▸ What needs to be done
For the string "displays", work out how many lines of the data contain it and give that number with nothing added.

▸ Data
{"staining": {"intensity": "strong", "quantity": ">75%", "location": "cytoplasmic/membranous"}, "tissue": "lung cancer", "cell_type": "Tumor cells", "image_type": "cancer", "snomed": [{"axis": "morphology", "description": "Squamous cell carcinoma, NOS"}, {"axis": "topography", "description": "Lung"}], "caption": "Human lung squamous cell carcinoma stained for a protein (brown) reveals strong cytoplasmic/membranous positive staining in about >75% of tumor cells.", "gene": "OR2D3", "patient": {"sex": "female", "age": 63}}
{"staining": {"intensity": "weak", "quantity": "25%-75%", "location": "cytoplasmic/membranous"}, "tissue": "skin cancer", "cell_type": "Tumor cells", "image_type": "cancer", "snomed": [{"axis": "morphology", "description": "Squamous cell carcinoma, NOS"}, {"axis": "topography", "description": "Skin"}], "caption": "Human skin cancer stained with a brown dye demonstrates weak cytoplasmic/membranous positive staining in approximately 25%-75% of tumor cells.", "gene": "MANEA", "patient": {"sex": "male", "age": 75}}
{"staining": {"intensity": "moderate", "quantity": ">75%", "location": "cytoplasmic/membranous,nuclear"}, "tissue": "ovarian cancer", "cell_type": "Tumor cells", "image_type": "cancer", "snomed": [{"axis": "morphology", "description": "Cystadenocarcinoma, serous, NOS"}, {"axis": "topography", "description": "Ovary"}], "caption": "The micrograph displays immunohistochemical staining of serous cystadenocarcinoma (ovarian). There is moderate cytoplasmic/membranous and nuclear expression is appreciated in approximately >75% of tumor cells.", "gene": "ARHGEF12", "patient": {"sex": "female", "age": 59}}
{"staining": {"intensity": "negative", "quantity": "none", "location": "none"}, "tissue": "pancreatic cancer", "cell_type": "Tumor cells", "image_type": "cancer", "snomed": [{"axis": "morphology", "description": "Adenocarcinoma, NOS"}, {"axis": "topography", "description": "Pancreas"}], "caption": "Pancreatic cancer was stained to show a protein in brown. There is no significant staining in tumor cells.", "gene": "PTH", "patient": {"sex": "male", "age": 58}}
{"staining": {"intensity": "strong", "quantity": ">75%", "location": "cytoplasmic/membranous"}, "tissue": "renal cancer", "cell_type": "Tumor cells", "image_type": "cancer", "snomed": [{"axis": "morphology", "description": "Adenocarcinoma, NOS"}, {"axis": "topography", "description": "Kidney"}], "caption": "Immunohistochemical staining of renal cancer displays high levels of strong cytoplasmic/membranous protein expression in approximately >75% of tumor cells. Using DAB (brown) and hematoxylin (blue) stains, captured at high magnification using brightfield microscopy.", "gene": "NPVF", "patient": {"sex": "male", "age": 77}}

▸ Response to the exercise
2